Aim of the exercise: Quote the entries below from the line with "- **Individual class" through the line with "- **Error handling**", both ends included, and only those lines.

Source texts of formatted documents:
----

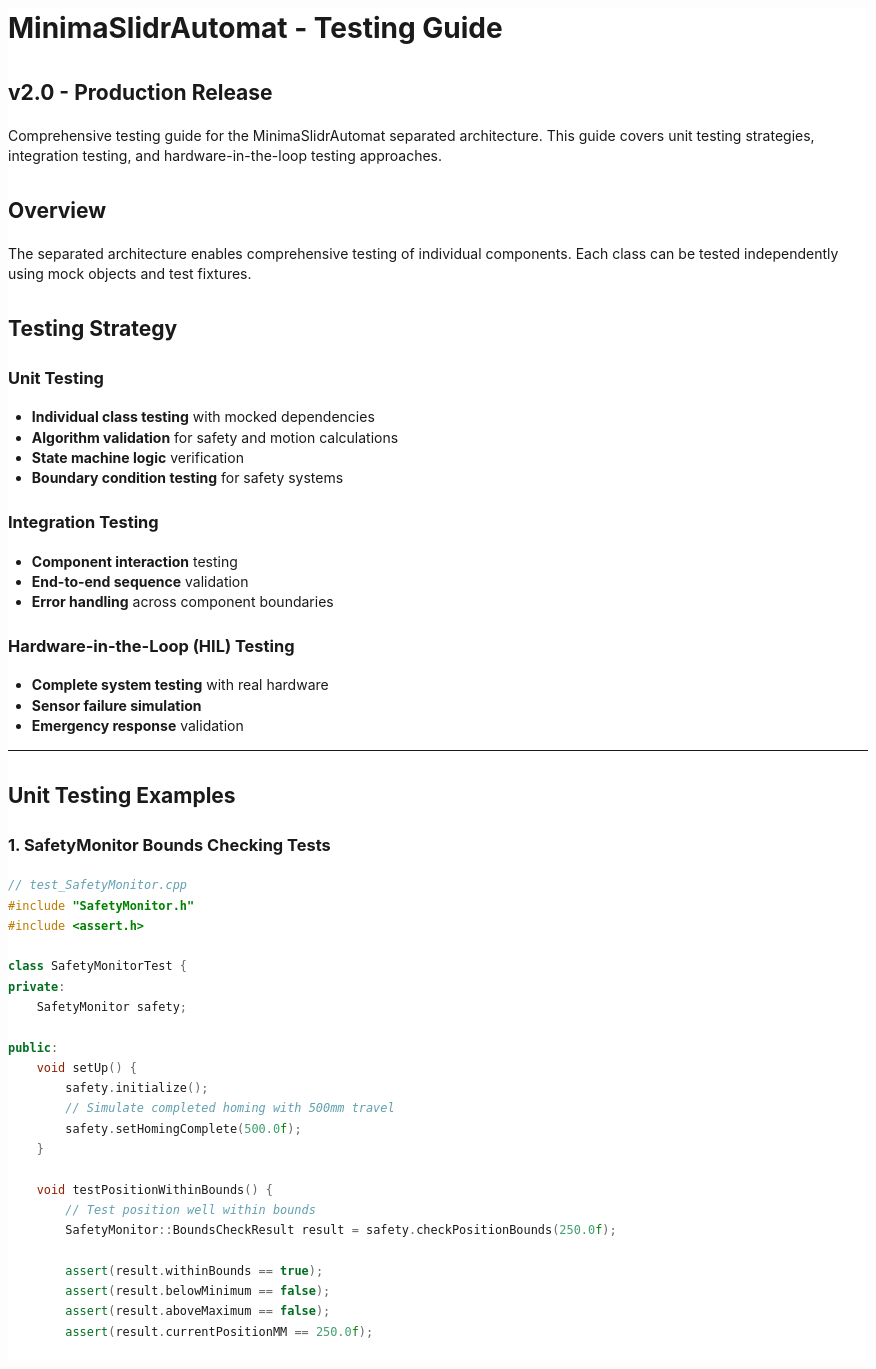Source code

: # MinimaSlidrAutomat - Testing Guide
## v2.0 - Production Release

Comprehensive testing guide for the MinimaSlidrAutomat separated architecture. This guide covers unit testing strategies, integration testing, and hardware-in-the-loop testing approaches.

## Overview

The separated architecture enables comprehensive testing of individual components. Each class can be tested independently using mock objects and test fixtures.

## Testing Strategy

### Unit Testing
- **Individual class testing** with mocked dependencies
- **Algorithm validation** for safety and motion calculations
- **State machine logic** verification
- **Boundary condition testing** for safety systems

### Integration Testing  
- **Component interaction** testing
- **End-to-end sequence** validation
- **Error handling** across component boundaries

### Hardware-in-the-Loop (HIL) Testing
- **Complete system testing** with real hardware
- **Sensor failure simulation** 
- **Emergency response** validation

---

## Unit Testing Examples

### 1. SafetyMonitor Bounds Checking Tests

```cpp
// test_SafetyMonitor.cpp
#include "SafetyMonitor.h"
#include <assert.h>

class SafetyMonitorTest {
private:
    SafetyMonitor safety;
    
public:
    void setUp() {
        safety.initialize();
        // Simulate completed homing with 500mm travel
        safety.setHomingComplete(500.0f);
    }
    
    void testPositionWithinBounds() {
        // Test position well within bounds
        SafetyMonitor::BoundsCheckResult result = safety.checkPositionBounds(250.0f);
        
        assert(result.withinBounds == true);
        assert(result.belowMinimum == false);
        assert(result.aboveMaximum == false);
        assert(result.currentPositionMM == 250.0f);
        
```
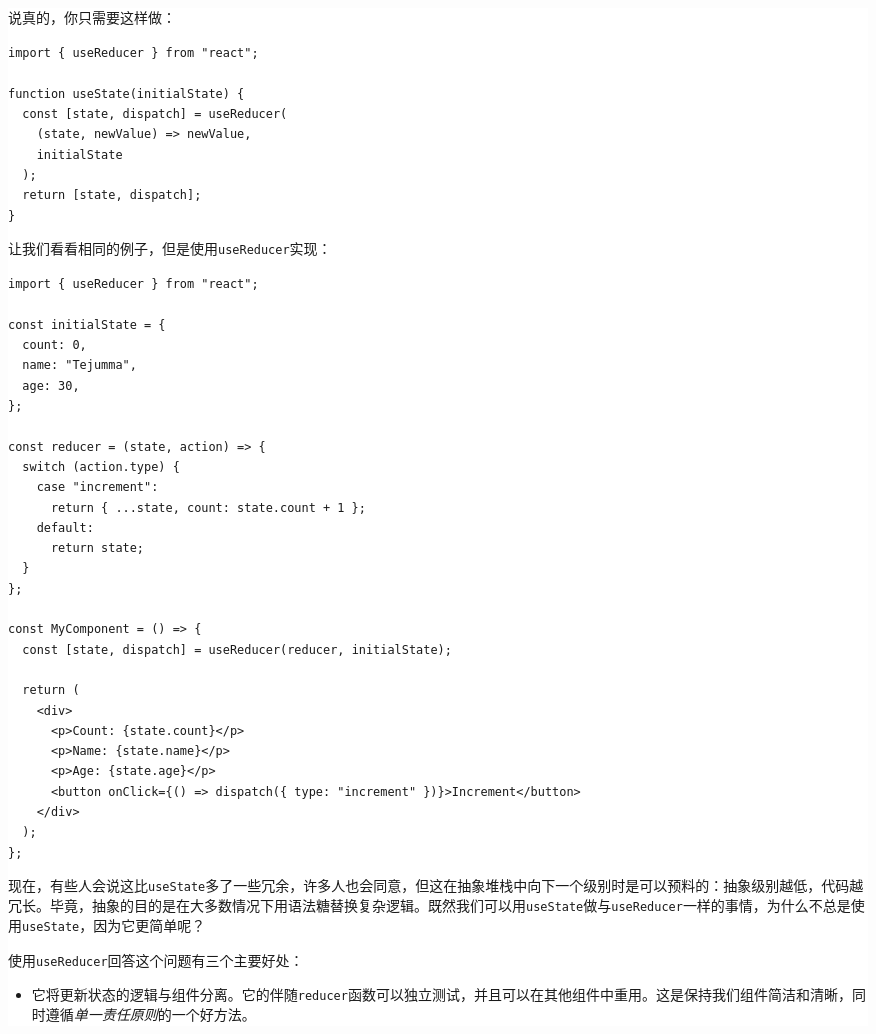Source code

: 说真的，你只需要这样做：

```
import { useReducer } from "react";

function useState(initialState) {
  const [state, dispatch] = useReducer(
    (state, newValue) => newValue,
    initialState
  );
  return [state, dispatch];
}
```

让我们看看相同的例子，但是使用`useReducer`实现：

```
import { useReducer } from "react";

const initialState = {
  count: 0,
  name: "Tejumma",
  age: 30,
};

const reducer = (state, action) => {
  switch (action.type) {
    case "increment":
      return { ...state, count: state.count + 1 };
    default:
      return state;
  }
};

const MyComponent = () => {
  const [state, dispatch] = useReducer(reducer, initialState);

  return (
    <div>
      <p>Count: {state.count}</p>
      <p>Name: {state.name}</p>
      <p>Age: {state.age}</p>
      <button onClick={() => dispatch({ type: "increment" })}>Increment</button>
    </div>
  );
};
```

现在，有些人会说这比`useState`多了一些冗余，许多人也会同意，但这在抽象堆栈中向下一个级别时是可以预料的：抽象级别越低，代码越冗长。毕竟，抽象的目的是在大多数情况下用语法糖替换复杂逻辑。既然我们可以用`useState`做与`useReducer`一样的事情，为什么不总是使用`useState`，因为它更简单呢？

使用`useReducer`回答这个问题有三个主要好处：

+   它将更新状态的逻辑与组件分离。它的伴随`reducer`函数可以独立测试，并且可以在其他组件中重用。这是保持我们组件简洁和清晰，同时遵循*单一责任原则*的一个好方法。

----

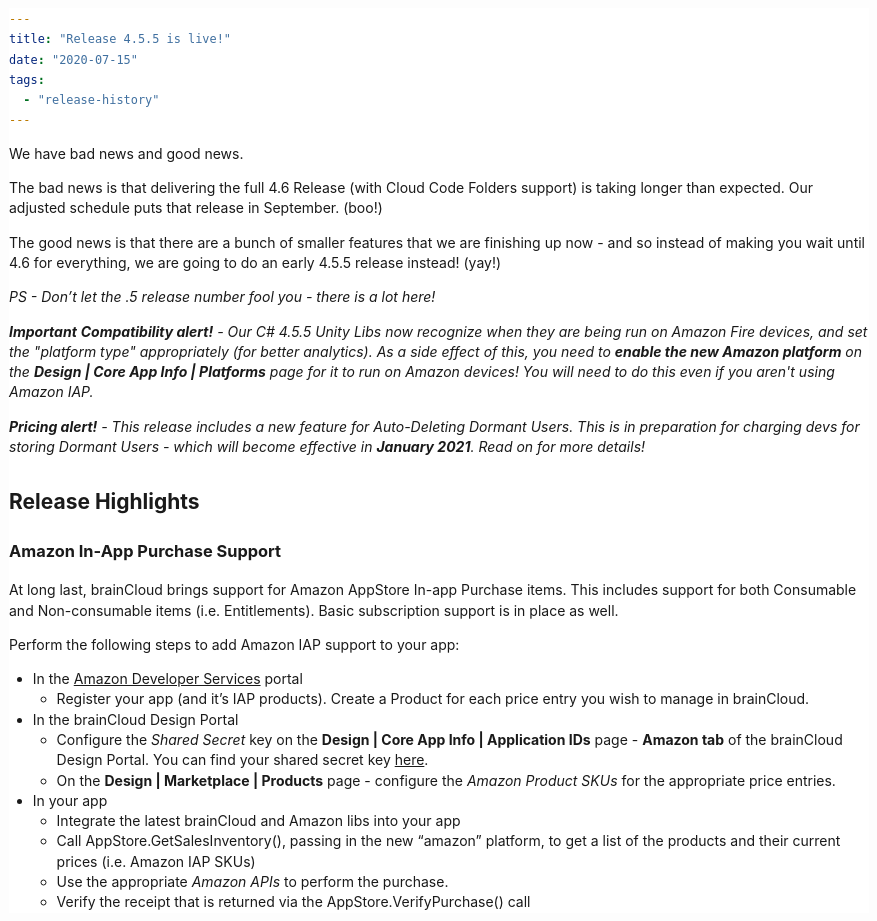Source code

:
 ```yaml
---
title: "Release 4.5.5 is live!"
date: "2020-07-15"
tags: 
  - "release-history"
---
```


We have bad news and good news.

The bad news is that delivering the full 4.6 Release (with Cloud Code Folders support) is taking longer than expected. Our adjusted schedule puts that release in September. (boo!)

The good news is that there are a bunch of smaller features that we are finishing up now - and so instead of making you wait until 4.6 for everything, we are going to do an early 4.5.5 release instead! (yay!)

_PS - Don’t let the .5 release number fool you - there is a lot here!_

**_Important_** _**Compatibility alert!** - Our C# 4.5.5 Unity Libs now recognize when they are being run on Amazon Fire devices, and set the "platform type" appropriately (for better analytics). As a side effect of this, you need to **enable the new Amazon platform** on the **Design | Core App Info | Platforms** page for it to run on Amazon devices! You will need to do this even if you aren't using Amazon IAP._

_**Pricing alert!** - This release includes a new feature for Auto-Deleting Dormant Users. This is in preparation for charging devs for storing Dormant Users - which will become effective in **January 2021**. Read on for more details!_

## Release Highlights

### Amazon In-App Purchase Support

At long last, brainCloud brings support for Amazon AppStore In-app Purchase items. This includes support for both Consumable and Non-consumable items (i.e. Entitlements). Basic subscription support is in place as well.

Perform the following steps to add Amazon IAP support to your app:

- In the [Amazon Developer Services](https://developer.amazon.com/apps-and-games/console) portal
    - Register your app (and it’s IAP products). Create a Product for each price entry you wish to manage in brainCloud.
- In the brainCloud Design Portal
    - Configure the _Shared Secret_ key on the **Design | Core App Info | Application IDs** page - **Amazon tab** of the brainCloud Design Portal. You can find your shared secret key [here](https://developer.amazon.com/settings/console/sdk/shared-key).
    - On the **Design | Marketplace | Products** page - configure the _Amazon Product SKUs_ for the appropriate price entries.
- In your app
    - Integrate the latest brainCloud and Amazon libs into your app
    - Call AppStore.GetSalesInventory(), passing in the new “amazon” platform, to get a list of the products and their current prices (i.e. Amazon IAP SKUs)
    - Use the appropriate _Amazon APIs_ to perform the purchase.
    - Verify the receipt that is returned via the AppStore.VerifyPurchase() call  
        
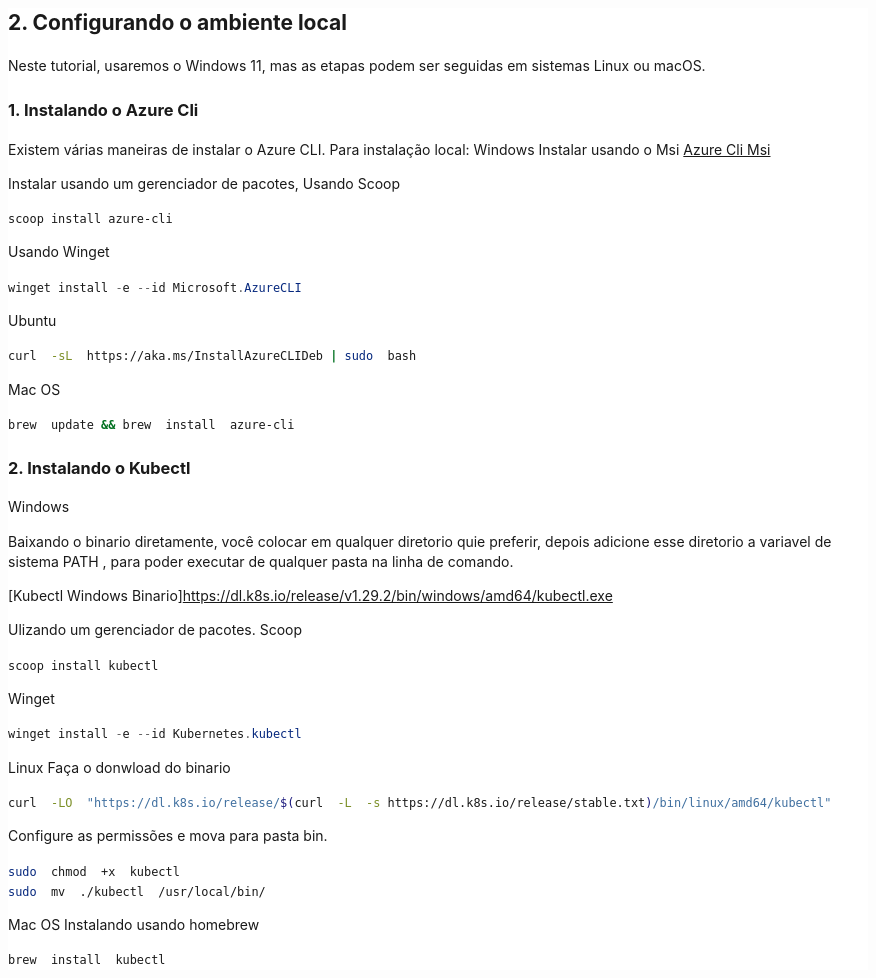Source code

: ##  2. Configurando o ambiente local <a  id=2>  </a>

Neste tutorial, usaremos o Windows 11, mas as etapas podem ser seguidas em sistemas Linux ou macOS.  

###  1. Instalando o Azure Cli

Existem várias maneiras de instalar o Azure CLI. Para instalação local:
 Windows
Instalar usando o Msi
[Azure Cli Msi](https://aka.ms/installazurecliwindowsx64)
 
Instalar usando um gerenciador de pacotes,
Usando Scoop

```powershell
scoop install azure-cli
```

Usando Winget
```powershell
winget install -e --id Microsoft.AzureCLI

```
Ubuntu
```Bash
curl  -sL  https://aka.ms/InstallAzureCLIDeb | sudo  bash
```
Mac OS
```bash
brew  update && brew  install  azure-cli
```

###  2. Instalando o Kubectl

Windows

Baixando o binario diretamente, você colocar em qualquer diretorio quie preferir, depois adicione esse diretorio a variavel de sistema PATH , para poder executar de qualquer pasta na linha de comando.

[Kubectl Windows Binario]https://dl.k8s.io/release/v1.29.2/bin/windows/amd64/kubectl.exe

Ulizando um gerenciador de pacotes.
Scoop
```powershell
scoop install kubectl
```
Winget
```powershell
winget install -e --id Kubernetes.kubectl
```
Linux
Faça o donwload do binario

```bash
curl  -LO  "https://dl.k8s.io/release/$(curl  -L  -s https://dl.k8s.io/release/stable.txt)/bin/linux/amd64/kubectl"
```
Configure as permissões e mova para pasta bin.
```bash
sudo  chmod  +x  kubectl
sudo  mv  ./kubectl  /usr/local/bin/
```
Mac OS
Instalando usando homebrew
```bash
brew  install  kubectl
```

----

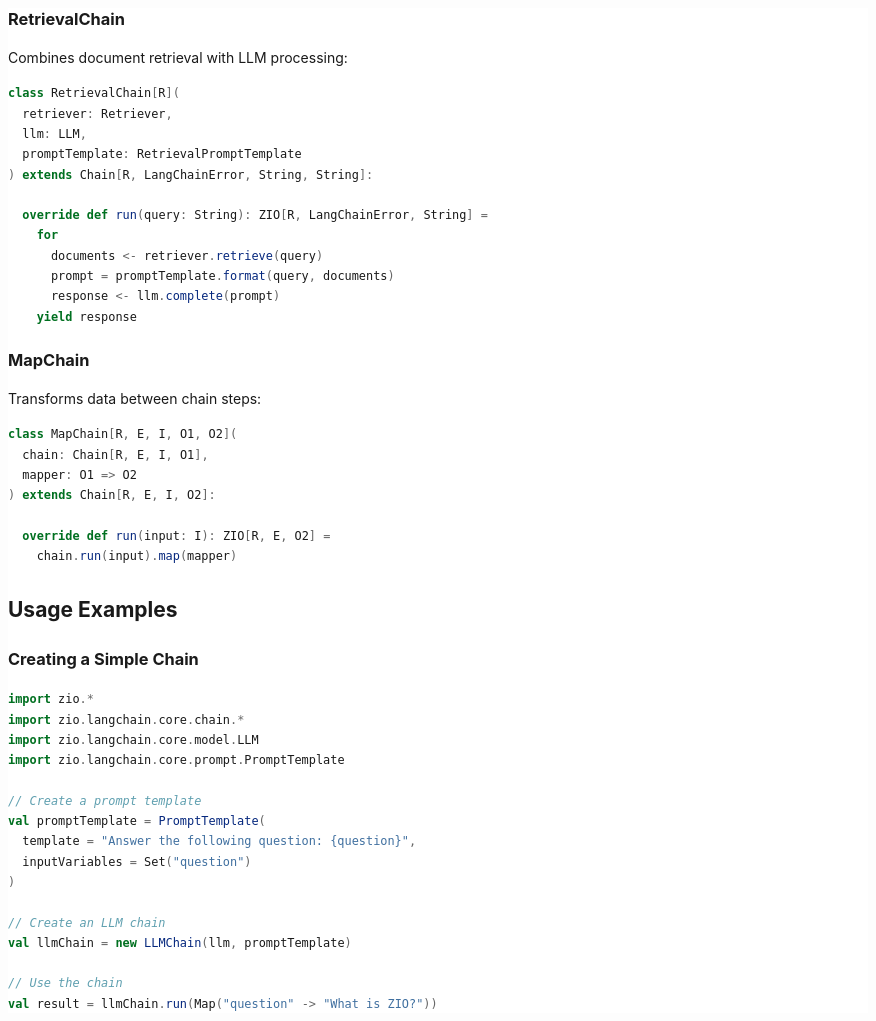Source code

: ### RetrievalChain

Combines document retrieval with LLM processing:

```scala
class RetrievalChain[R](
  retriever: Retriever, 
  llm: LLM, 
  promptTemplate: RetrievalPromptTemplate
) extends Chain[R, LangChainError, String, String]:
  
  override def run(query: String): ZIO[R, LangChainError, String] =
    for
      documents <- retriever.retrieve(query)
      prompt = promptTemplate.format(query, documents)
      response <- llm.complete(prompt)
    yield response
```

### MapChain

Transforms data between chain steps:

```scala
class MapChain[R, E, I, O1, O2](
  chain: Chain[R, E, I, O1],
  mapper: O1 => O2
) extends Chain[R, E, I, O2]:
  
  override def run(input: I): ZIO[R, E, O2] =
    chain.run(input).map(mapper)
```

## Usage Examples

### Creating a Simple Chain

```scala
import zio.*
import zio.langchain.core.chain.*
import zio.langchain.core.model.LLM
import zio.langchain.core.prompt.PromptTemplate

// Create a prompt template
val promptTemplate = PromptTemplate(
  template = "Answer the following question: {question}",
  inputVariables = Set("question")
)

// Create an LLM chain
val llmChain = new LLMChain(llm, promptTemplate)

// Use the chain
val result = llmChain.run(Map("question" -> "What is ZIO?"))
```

----

Exercise result:
- **Individual class testing** with mocked dependencies
- **Algorithm validation** for safety and motion calculations
- **State machine logic** verification
- **Boundary condition testing** for safety systems

### Integration Testing  
- **Component interaction** testing
- **End-to-end sequence** validation
- **Error handling** across component boundaries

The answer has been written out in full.